Electronics engineering source data:
↓

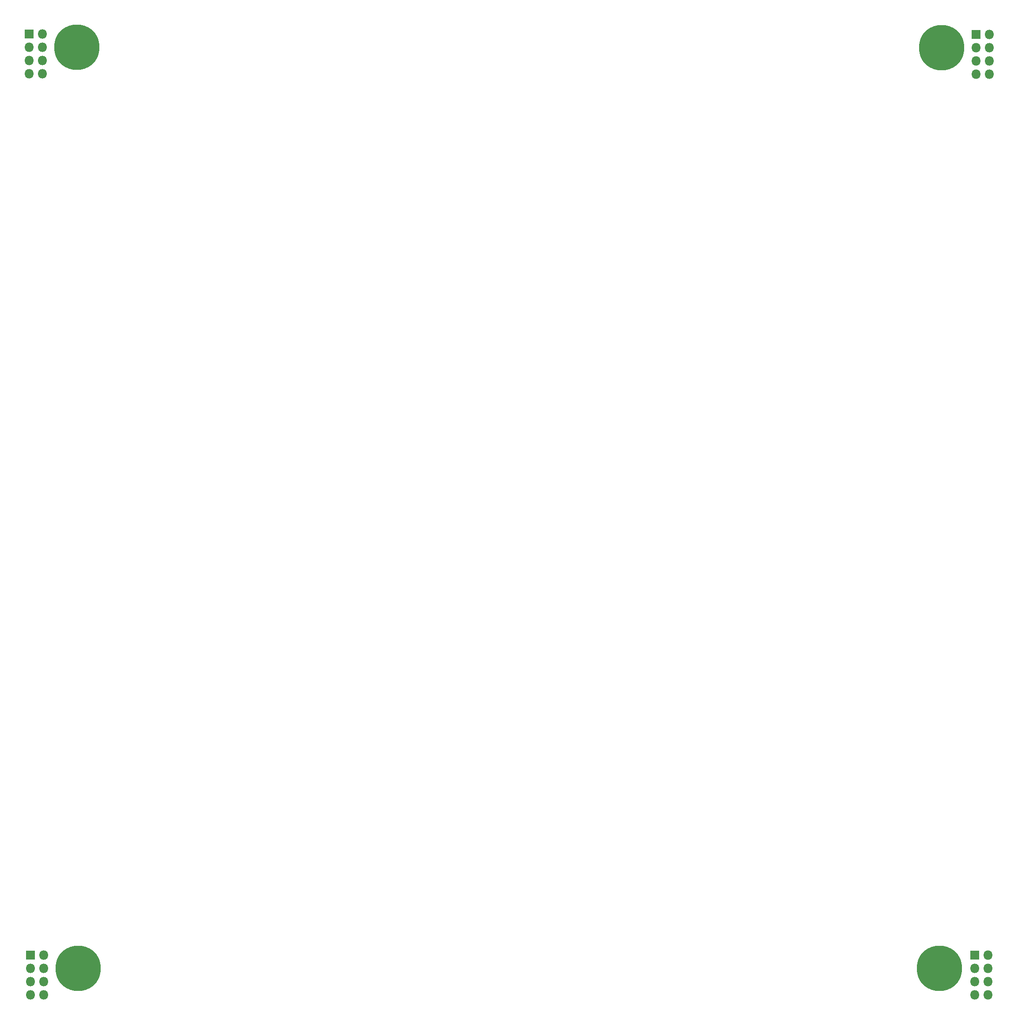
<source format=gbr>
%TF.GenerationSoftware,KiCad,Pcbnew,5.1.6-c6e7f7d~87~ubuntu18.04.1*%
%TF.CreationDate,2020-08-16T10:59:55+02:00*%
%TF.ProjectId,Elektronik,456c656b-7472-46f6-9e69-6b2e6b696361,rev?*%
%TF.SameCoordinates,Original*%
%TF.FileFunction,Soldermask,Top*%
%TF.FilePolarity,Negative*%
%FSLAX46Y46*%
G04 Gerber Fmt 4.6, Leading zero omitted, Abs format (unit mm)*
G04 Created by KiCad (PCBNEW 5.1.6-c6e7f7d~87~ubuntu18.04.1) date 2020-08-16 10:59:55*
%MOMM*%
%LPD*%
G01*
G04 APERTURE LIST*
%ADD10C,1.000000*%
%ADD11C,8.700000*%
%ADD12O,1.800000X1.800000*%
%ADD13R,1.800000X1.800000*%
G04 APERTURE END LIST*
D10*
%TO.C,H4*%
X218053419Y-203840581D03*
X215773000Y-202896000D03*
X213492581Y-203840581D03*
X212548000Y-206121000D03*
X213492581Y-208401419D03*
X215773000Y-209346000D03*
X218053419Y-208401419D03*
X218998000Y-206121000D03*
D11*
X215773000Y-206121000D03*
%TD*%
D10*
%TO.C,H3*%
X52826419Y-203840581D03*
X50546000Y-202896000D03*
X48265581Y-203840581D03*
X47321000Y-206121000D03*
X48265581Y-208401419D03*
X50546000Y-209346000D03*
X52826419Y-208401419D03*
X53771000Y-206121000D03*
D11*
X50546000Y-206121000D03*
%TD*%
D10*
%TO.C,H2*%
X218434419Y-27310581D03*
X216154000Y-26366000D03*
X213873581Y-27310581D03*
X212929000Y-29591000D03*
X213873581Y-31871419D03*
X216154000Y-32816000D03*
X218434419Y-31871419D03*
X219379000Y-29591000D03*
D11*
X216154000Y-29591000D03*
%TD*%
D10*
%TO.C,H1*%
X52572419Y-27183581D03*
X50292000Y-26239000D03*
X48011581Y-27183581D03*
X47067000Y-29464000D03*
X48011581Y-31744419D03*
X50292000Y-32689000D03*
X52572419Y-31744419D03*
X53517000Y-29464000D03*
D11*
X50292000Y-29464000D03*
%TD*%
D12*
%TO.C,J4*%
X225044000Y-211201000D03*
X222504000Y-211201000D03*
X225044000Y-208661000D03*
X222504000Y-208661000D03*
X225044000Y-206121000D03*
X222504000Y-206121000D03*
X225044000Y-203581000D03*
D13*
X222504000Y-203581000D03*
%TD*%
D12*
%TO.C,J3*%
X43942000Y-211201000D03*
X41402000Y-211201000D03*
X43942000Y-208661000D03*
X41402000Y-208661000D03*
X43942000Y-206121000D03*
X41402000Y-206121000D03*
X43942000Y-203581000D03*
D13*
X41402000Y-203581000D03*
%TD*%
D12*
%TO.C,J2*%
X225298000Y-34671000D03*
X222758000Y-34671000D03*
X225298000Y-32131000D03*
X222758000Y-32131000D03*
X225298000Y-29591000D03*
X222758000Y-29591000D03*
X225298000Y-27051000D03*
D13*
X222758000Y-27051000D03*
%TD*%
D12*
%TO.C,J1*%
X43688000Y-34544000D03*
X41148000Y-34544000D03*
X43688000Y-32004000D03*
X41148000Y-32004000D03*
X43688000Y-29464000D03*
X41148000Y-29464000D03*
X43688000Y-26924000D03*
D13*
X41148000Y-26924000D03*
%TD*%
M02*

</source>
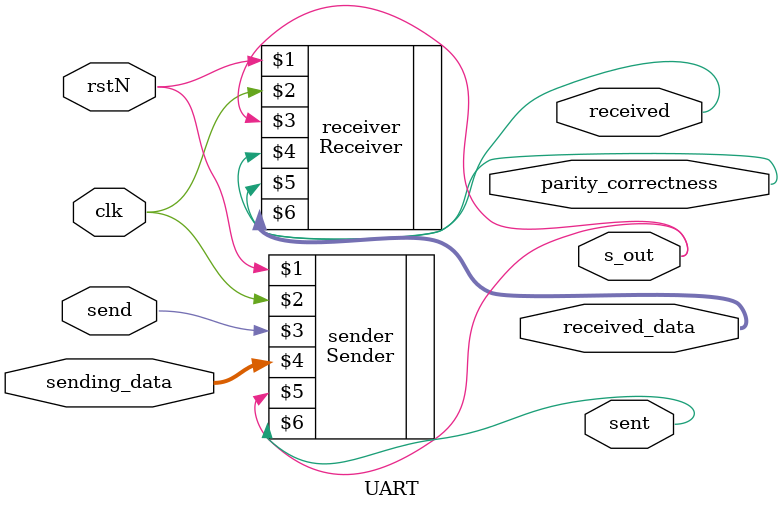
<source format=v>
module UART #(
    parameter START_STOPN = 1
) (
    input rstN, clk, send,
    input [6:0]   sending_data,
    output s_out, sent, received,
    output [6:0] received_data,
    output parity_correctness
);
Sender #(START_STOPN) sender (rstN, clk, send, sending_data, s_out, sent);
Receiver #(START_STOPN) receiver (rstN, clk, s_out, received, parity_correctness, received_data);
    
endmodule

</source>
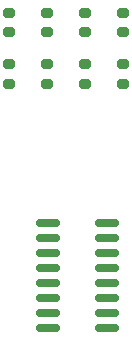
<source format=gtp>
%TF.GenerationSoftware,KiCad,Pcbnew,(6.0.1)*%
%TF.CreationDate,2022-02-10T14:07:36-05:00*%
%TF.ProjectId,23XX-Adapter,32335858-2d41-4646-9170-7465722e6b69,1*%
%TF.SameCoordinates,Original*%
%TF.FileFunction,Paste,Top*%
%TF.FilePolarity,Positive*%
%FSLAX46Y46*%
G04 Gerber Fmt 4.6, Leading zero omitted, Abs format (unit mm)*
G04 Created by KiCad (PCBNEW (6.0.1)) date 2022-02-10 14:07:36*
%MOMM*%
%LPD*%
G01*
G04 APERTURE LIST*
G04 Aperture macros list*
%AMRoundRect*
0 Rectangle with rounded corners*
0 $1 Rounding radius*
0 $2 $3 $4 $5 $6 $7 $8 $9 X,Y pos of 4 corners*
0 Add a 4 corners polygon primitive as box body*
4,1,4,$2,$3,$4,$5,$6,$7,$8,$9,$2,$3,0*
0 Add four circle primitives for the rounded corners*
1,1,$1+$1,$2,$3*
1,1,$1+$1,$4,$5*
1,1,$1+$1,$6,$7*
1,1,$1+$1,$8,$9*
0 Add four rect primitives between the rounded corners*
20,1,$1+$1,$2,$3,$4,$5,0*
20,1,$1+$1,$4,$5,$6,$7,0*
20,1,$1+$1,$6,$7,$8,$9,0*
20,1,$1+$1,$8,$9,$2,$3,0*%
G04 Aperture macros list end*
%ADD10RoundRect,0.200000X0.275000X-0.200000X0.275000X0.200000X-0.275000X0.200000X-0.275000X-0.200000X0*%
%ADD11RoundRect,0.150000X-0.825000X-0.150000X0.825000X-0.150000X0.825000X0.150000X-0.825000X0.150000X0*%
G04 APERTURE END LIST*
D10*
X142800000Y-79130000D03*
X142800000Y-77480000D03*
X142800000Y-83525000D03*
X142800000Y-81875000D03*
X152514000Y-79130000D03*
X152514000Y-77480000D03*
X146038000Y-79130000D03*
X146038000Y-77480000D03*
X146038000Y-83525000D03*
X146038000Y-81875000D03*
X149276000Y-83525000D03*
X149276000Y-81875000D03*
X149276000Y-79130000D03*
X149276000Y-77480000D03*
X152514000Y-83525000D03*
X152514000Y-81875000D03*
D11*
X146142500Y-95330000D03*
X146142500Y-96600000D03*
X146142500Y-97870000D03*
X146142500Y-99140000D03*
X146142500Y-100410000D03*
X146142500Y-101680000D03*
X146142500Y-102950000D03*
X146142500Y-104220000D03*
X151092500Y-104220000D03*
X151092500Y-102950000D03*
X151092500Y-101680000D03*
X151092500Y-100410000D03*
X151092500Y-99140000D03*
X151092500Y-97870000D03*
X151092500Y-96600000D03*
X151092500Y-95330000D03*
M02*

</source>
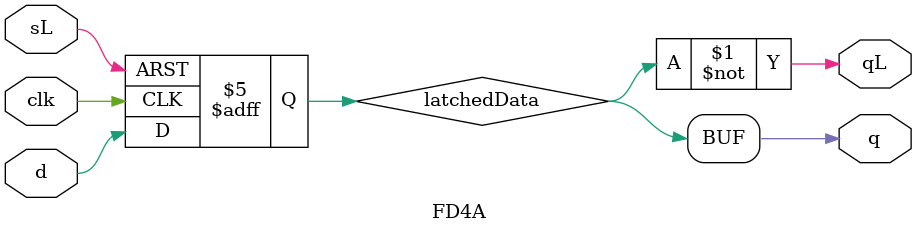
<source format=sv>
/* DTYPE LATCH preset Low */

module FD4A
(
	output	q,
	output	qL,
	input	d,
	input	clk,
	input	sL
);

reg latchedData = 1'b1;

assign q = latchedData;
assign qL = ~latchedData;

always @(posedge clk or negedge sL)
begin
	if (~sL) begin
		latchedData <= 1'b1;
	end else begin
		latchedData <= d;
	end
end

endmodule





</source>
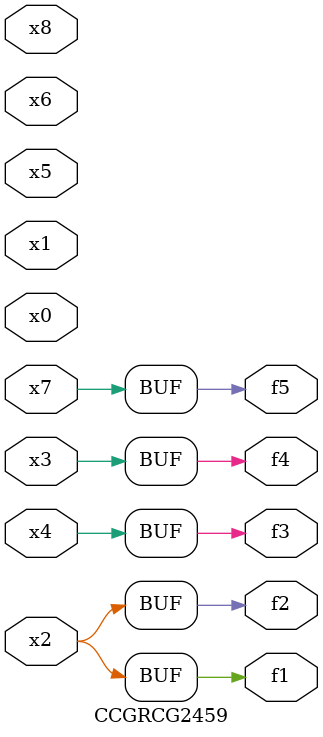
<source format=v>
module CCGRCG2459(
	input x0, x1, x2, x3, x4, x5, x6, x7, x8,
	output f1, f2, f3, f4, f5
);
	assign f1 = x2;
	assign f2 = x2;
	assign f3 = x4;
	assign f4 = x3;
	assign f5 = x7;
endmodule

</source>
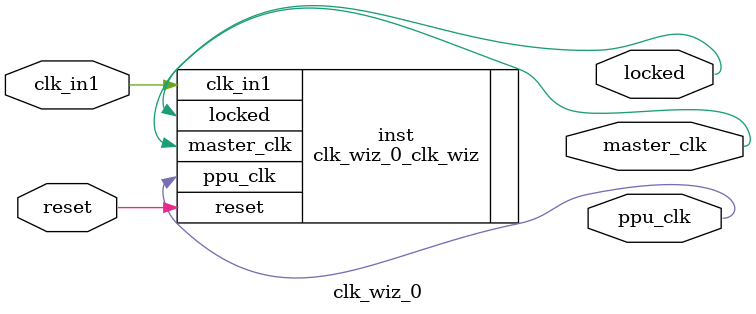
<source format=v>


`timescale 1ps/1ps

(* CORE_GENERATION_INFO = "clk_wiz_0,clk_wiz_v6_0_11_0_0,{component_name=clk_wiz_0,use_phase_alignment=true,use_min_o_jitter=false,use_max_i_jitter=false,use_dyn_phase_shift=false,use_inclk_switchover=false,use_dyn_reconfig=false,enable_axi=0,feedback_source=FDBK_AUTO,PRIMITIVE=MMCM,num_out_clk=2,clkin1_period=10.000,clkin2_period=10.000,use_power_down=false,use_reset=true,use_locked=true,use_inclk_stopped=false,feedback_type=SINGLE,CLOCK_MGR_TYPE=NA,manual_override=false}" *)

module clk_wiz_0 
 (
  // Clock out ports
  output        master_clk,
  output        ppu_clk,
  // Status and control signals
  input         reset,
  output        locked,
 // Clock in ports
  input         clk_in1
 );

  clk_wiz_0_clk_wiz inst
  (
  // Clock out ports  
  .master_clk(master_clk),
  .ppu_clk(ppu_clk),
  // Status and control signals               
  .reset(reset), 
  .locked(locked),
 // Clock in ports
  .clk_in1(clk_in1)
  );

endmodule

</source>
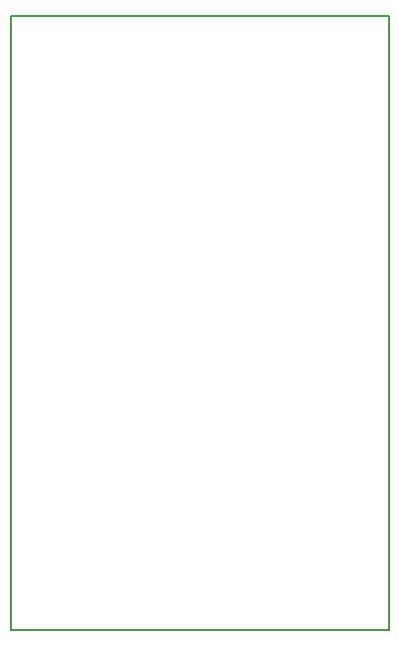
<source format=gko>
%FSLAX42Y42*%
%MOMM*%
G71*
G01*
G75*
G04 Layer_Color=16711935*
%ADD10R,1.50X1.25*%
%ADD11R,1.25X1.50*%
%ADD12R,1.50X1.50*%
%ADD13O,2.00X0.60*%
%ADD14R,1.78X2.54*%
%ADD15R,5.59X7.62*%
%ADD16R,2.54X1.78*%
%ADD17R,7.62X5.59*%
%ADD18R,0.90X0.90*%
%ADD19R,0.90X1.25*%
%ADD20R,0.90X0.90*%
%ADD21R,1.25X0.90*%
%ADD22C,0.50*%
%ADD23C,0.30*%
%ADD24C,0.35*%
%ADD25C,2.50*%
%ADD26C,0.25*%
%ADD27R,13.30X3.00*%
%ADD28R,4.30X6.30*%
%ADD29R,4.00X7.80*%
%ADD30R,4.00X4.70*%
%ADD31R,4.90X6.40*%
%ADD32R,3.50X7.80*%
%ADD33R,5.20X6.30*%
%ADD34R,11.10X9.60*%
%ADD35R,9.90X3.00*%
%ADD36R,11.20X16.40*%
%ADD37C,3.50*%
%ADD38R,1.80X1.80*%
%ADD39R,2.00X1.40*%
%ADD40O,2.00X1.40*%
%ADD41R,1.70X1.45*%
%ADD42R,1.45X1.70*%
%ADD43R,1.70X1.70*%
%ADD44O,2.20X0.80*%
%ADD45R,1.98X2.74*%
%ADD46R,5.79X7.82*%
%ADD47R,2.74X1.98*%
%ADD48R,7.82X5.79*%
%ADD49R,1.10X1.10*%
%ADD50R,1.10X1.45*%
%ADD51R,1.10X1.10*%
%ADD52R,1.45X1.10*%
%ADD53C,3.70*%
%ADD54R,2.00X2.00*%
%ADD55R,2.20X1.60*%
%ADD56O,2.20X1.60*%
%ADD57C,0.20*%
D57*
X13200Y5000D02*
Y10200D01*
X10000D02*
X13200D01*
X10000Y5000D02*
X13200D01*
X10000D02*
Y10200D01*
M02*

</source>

↑

**WHAT IS NEEDED**
May I have only the lines from the start of the data through the line containing "X215773000Y-209346000D03*", both included, reproduced exactly and without the pictures?

**EXERCISE RESULT**
<source format=gbr>
%TF.GenerationSoftware,KiCad,Pcbnew,5.1.6-c6e7f7d~87~ubuntu18.04.1*%
%TF.CreationDate,2020-08-16T10:59:55+02:00*%
%TF.ProjectId,Elektronik,456c656b-7472-46f6-9e69-6b2e6b696361,rev?*%
%TF.SameCoordinates,Original*%
%TF.FileFunction,Soldermask,Top*%
%TF.FilePolarity,Negative*%
%FSLAX46Y46*%
G04 Gerber Fmt 4.6, Leading zero omitted, Abs format (unit mm)*
G04 Created by KiCad (PCBNEW 5.1.6-c6e7f7d~87~ubuntu18.04.1) date 2020-08-16 10:59:55*
%MOMM*%
%LPD*%
G01*
G04 APERTURE LIST*
%ADD10C,1.000000*%
%ADD11C,8.700000*%
%ADD12O,1.800000X1.800000*%
%ADD13R,1.800000X1.800000*%
G04 APERTURE END LIST*
D10*
%TO.C,H4*%
X218053419Y-203840581D03*
X215773000Y-202896000D03*
X213492581Y-203840581D03*
X212548000Y-206121000D03*
X213492581Y-208401419D03*
X215773000Y-209346000D03*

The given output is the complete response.